If a specific piece of software or hardware is not delivering the required performance or reliability, we should analyze the core design/algorithm and its usage of soft/hard components to determine root causes of persistent issues and solve for that. Currently, most storage vendors follow the path of least resistance when trying to improve on performance, and their solution for meeting performance targets is to use faster components (CPU, memory, network card, proprietary acceleration) rather than looking at the core algorithms that drive the utilization of those components. Swapping components for faster ones perpetuates a cycle of cutting corners and a reliance on innovation from hardware component providers rather than solving the more fundamental and underlying issues.

By using these three principles, a Zero-OS node has a minimal power consumption footprint. Some key examples how this is achieved:

Minimise the number of context switches

Virtualization adds layer of software between the actual end-user workload and physical hardware, but it also allows for multiple workloads to run on the same hardware using excess capacity. There is definitely merit in building a virtualization solution. Building an effective virtualization solution that does not require abundant context switching is key which is why Zero-OS has been developed. Zero-OS uses a minimal linux kernel that allows for a number of user spaces to co-exist. In these user spaces, containerised versions of software can be run taking away the need to have a hypervisor and virtual OS fueling the virtual machines. This minimises the required overhead for the host OS and takes away the need for a hypervisor and guest operating systems.
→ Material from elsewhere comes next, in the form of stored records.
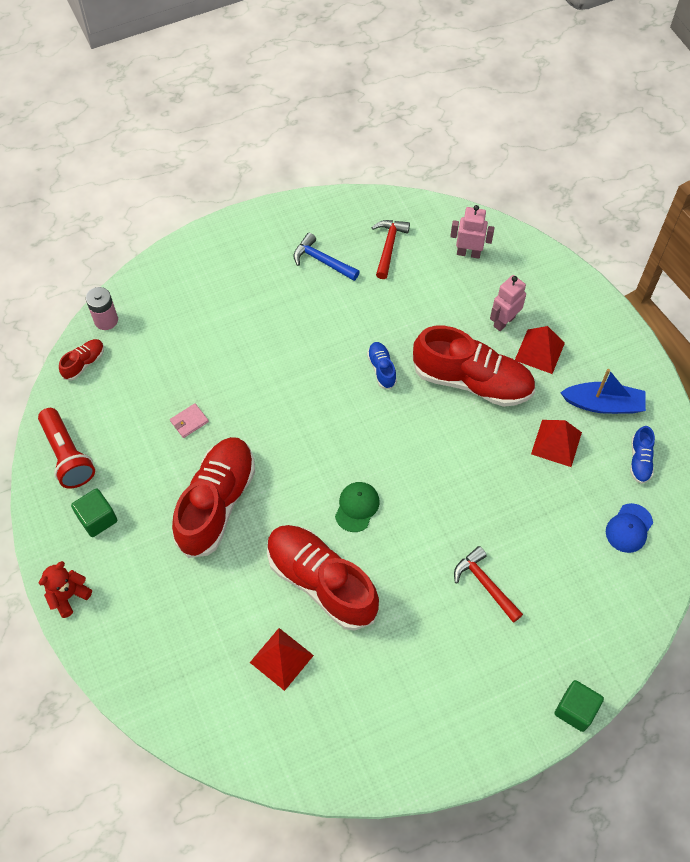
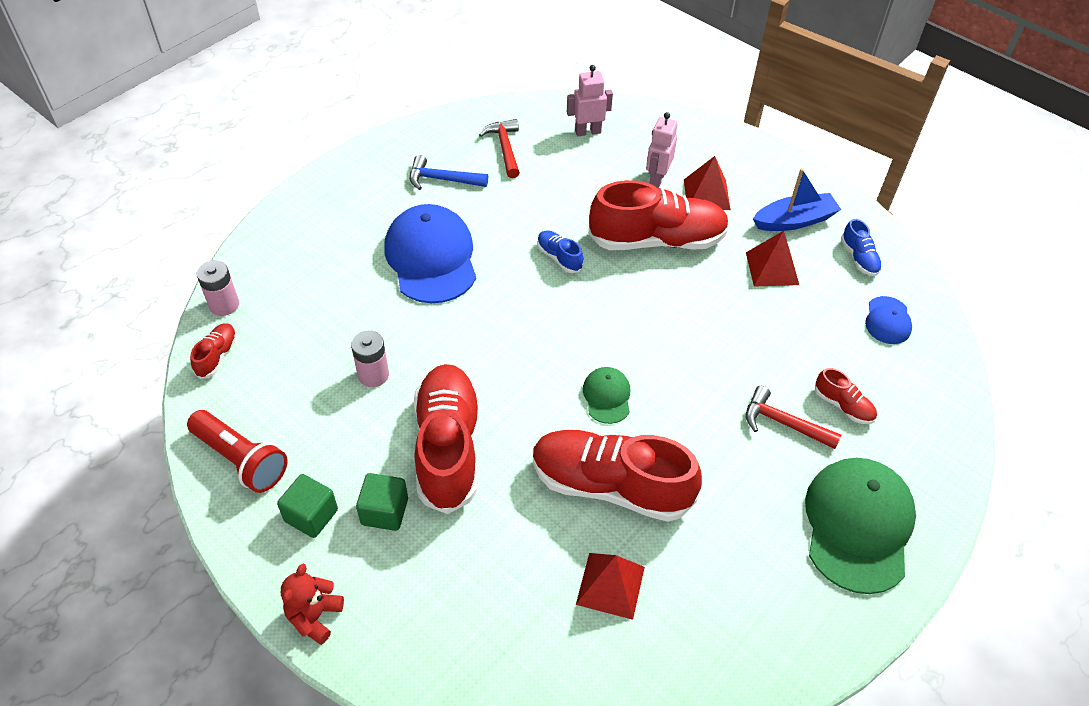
camera: 25 degrees left, 10 degrees down
(189, 421) = (373, 375): pink wallet -> pink battery
(279, 333) = (431, 257): none -> blue cap
(495, 691) = (858, 525): none -> green cap
(543, 588) = (843, 405): none -> red shoe
(575, 710) = (948, 511): green cube -> green cube (384, 511)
Minimise the use of network connections

Supercomputing delivered the world a large number of new technologies. Not all of them present very usable solutions for everyday workloads. One technology invented to make supercomputers powerful (fast) is the use of Remote Direct Memory Access (RDMA). RDMA allowed physical CPU boards (containing both CPUs and memory) to access other CPU boards in memory stored data over a dedicated channel. This eliminated the need to transport data between CPU nodes over for network connections (or other mainstream means to exchange data). The result of this is that a lot less overhead was created to allow for distributed end user workloads to operate over multiple physical cores. The leading brands of server and storage solution have never considered nor implemented these mechanisms which has increased the need for faster and faster networks - increasing complexity, cost, effort and resources needed to operate the solution.
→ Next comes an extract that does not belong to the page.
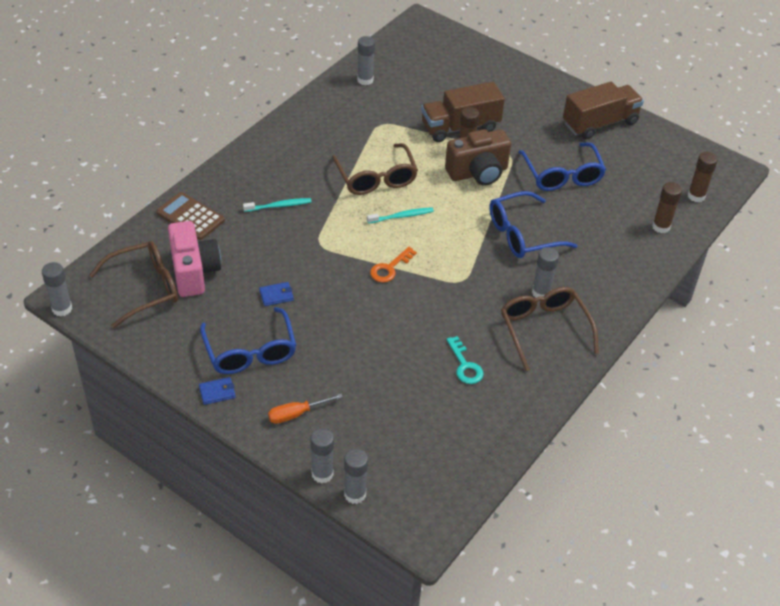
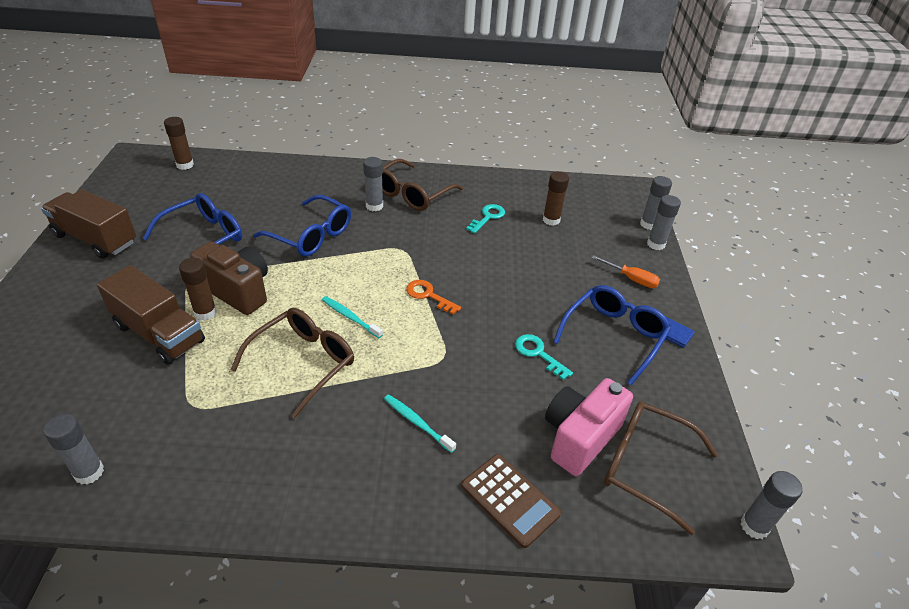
camera: 125 degrees left, 5 degrees down
(190, 216) = (510, 500): brown calculator -> brown calculator turned 45 degrees counterclockwise
(276, 295) = (538, 354): blue wallet -> turquoise key
(390, 268) = (428, 295): orange key -> orange key turned 150 degrees counterclockwise
(661, 227) = (241, 172): brown glue stick -> brown glue stick (551, 220)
By using a different, more efficient means to exchange data between physical CPU units, we no longer require forests of switching gear.

Minimise the use of number of disks

The storage solution uses slow and big - the bigger the better - HDD disks which drive in rack density and as they spin slower they consume less power and need less cooling. How can you deal with read/write intensive workloads then? The storage algorithm uses a SSD cache to acknowledge I/O coming from the application, fills the erasure coded data blocks in large up to 64MB storage containers and writes these big chunks of data on the big and slow HHDs. If you are familiar with HDD disks, you know they like to be streamed on instead of a ton of small bits in scratchy way.

Continuous innovation in all of these areas have lead to a very efficient technology stack.